Since 1991, Ferrari achieved significant results under Montezemolo’s chairmanship in
terms of both financial performance and its standing in the world of racing. Under his
leadership, Ferrari boasted a world-class team and numerous record-setting
achievements.
“On behalf of my family and myself, I would like to thank Luca for all he has done for
both Fiat and Ferrari”, said Fiat Chairman, John Elkann. He held several key positions
with the Group, including serving as Chairman of Fiat from 2004 to 2010, and we
shared many challenging but also rewarding moments. Luca leaves us with my most
sincere and heartfelt wishes for his future professional endeavors and the hope, I am
certain shared by us both, that Ferrari will return to victory very soon.”
“Luca and I were appointed to the Fiat Board of Directors on the very same day back in
2003”, said Fiat CEO, Sergio Marchionne. “One year later, he became Chairman and I
became CEO. We worked side by side, sharing concerns, difficulties and successes.

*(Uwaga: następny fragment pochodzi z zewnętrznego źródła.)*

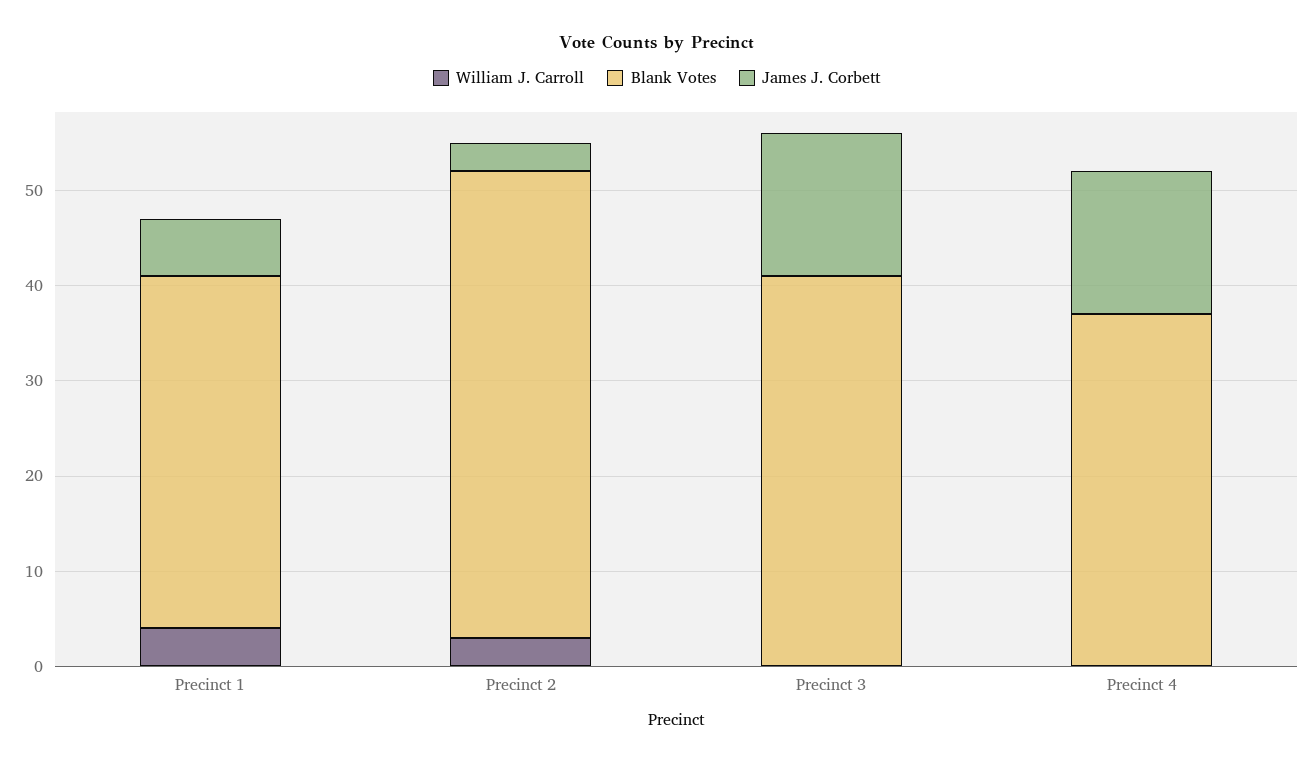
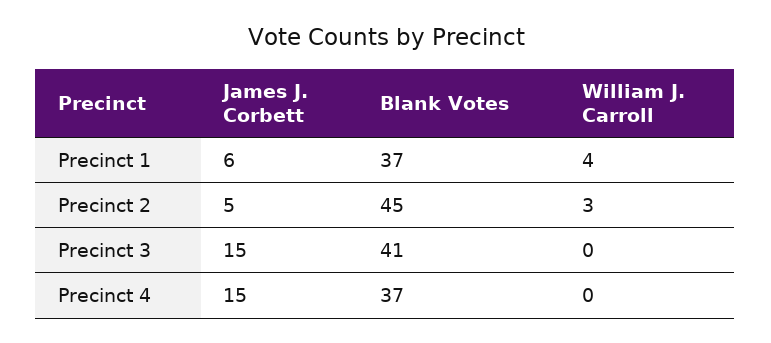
Blank Votes, Precinct 2: 49 -> 45
James J. Corbett, Precinct 2: 3 -> 5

As Chairman of Ferrari, he drove the company to a new level of technological and
organizational excellence which also brought with it outstanding financial results. Luca
and I have discussed the future of Ferrari at length. And our mutual desire to see
Ferrari achieve its true potential on the track has led to misunderstandings which
became clearly visible over the last weekend. I want to thank Luca for all he has done
for Fiat, for Ferrari and for me personally.”
Turin, 10 September 2014
Również Luca di Montezemolo odniósł się do tych wydarzeń:
(10 Sep 08:30)
Jest tu gdzieś Nasz Wybitny Fachowiec, co to odgrażał się że w piątek wpadnie i się ponabija z opowiastek o zagrożeniach dla Markiza?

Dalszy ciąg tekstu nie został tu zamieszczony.